Die heutigen Machtverhältnisse sind derart, dass die Mehrheitspartei guten Grund hat, die Armeeoffiziere mehr zu fürchten als die Revolutionäre. Sie sind zur Zeit "der Souverän" Ägyptens, eine Art kollektiven Pharaos. Wenn die Parteien bei den Militärs Ungnade fielen, müssten sie gewärtigen, von ihnen ausgeschaltet zu werden. Auch ihr Wahlsieg bietet keine Sicherheit gegen die Gefahr einer endgültigen Machtergreifung der Offiziere, die ja jetzt bereits die Macht innehaben. Sie müssten nur auf ihr Versprechen zurückkommen, diese Macht demnächst abzugeben. Vorwände, um dies zu begründen, fänden sie leicht. Zum Beispiel die wachsende wirtschaftliche Notlage Ägyptens oder die angebliche Gefahr, die von den Revolutionären ausgingen, welche in Wirklichkeit "Agenten des Auslandes" seien.

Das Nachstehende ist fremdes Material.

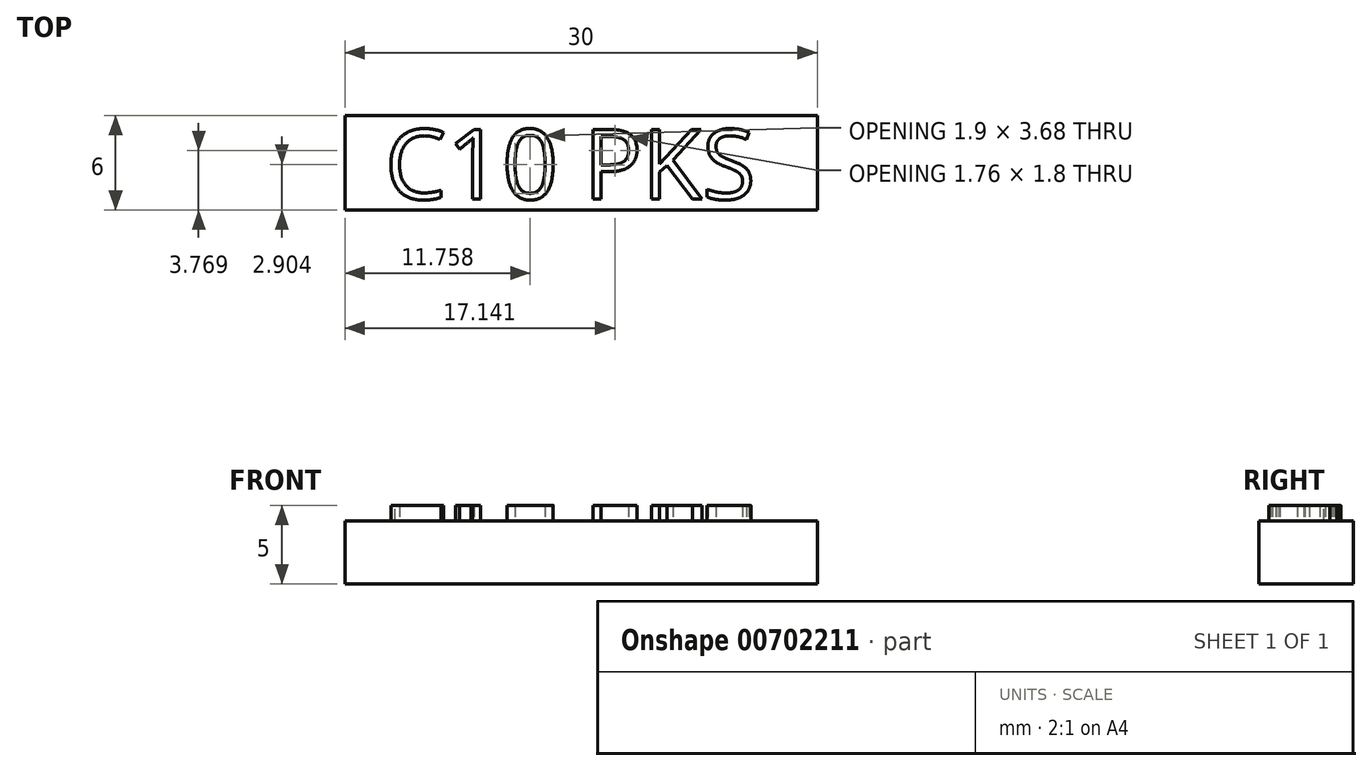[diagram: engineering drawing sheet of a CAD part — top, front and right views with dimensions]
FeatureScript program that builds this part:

Gebrannte Kinder fürchten das Feuer Die Muslimbrüder, die vor 82 Jahren gegründet wurden, sind in ihrer Geschichte mehrmals grausam verfolgt worden und haben die Jahre als illegale oder halblegale Opposition verbracht. Sie sind sich deshalb den Gefahren, die ihnen als Wahlsieger drohen könnten, durchaus bewusst. Für sie geht es deshalb darum, dass die Armeechefs nicht über Gebühr gereizt werden.
Aber es ist auch in ihrem Interesse, dass die Revolutionäre nicht völlig verschwinden, denn ohne sie könnten die Militärs zur Tagesordnung übergehen. Solange aber die Revolutionäre Druck ausüben ist die Wahrscheinlichkeit grösser, dass die Militärs sich veranlasst sehen, den Weg der Demokratie nach den Wahlen weiter zu gehen.